The original AJAX controller had this:

// Original budgetSearch — quietly ignores any mbrNo parameter
budDto.setMbrNo(login.getMbrNo()); // overwrites parameter with session value

Even if you serialize the form and include mbrNo in the request, the server silently replaces it with the session user's ID. The new feature won't work at all if you try to reuse this endpoint — and modifying the original risks breaking the existing feature.

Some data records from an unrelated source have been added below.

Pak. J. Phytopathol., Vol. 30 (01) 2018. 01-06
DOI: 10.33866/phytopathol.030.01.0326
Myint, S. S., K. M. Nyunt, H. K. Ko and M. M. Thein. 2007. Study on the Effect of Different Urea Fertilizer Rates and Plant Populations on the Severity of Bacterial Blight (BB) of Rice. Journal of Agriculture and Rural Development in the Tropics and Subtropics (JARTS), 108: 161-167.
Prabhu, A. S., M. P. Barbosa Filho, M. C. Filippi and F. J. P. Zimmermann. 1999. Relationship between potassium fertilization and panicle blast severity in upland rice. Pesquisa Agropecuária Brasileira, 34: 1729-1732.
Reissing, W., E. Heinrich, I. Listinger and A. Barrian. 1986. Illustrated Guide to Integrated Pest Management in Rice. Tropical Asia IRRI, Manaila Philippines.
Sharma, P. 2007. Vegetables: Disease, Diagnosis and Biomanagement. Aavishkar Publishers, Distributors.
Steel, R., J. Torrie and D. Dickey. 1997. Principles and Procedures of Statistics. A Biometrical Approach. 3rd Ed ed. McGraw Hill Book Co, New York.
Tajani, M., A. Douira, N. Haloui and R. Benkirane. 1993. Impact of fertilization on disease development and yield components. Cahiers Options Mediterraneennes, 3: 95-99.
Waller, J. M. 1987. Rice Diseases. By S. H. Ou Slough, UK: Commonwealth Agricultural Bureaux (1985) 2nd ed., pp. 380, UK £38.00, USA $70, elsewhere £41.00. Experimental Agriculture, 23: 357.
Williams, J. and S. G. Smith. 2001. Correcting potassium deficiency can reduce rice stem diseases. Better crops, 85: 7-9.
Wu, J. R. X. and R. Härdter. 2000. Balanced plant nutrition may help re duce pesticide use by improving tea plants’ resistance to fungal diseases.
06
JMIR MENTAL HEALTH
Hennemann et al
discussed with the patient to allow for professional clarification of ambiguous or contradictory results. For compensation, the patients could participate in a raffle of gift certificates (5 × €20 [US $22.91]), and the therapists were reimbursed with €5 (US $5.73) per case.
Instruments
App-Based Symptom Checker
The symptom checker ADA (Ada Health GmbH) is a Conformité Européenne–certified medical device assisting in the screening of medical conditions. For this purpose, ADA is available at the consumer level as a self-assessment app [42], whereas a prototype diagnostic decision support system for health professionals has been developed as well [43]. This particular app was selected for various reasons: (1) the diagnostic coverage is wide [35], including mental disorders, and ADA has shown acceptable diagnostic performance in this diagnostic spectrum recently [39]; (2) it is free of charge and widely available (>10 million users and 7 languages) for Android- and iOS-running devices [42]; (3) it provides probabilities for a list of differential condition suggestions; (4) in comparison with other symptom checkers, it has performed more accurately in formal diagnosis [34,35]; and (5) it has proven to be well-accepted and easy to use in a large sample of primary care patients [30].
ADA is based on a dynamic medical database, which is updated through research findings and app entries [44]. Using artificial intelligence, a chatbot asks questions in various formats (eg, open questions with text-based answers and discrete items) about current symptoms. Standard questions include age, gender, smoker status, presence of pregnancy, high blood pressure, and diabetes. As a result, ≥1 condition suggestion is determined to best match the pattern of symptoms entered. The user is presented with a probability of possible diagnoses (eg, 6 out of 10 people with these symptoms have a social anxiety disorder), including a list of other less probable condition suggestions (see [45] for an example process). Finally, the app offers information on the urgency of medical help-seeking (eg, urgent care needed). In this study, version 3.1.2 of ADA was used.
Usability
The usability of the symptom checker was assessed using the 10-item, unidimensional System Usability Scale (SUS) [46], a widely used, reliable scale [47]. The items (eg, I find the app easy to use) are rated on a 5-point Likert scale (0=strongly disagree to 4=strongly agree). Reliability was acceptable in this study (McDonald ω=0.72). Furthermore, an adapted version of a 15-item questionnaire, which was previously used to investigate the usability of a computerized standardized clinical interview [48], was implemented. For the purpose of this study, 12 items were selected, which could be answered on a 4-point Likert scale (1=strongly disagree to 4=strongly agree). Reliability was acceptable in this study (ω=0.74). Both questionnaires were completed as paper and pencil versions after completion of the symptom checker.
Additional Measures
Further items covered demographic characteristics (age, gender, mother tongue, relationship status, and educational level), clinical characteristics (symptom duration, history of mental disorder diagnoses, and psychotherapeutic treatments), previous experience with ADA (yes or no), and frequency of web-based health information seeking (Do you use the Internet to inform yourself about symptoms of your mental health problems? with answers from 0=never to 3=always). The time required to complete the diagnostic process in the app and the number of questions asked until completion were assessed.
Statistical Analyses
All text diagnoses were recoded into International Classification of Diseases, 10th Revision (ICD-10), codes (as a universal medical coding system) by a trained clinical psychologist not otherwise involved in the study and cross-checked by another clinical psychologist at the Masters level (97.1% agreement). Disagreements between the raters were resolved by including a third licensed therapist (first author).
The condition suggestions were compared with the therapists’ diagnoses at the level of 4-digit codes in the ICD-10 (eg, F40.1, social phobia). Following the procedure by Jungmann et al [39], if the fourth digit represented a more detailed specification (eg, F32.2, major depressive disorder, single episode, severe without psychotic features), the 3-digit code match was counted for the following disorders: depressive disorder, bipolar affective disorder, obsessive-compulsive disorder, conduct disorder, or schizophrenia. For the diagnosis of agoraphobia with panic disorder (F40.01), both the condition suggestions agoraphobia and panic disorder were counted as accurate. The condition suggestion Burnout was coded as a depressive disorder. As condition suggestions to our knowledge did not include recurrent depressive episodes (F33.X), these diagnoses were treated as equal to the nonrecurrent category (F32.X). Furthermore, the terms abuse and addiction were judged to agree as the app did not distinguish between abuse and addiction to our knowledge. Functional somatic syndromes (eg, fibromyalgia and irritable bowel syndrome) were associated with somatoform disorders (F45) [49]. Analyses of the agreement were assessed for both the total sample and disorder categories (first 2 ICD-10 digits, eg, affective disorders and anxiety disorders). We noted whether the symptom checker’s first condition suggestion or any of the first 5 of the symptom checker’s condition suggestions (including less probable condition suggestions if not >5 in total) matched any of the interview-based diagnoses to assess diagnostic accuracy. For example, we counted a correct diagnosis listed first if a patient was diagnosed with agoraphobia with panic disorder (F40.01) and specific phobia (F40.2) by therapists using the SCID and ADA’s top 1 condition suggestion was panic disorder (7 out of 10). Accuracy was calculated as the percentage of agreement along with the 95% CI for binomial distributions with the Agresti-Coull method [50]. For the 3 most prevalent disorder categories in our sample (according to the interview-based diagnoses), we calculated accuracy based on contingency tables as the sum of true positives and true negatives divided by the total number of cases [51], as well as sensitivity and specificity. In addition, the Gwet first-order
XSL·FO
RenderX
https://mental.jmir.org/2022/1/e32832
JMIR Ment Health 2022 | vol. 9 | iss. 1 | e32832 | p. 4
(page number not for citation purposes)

The right move: add a new endpoint. Keep the existing one untouched.

New AJAX Endpoint

@RequestMapping(value = "budgetSearchByTarget", method = RequestMethod.GET)
public String budgetSearchByTarget(Model model, @Valid Budget budDto,
        @RequestParam(defaultValue = "1") int pageNum,
        @RequestParam(defaultValue = "10") int pageSize,
        HttpServletResponse response) throws Exception {
    try {
        Login login = SessionUtil.getCurrentMember();

        // Same validation as the page controller
        if (!signService.isMyApprovalTarget(login.getMbrNo(), budDto.getMbrNo())) {
            response.setStatus(HttpServletResponse.SC_FORBIDDEN);
            return null;
        }

        budDto.setCmpyNo(login.getCmpyNo());
        PageHelper.startPage(pageNum, pageSize);
        PageInfo<Budget> pageInfo = PageInfo.of(signService.selectBudgetList(budDto));
        model.addAttribute("pg", pageInfo);

    } catch (Exception e) {
        throw new Exception("Target budget lookup error");
    }

    // Reuse the same Thymeleaf fragment
    return "page/sign/budgetMemberDetail :: #budgetSearch";
}

Handling the 403 on the Frontend

Spring MVC controllers that return String can't use the redirect: prefix — that only works for full page navigation. For AJAX, return a 403 and let the frontend handle the redirect.

$.ajax({
    url  : "/sign/budgetSearchByTarget",
    type : "get",
    data : $("#budgetForm").serialize() // must include mbrNo hidden input
}).done(function(result) {
    $("#budgetSearch").replaceWith(result);
}).fail(function(xhr) {
    if (xhr.status === 403) {
        location.href = "/sign/targetList";
    }
});

And make sure the Thymeleaf template includes mbrNo as a hidden input, or it won't be included in the serialized form data:

<input type="hidden" id="mbrNo" name="mbrNo" th:value="${mbrNo}" />

Summary

| Point | Details | |---|---| | IDOR trigger | Using a parameter ID in a query without authorization check | | Where to validate | Both the page controller and the AJAX endpoint | | Validation method | DB query verifying relationship between session user and target ID | | AJAX 403 handling | Return HTTP 403 from server; handle redirect in .fail() | | Endpoint strategy | Add a new endpoint rather than modifying the existing one |

When you extend a self-service screen into a manager view, the security model changes fundamentally. What was safe before (session-based ID) becomes a risk when you switch to parameter-based ID. That transition is where IDOR vulnerabilities slip in — often quietly, with no obvious bug, until someone notices the URL.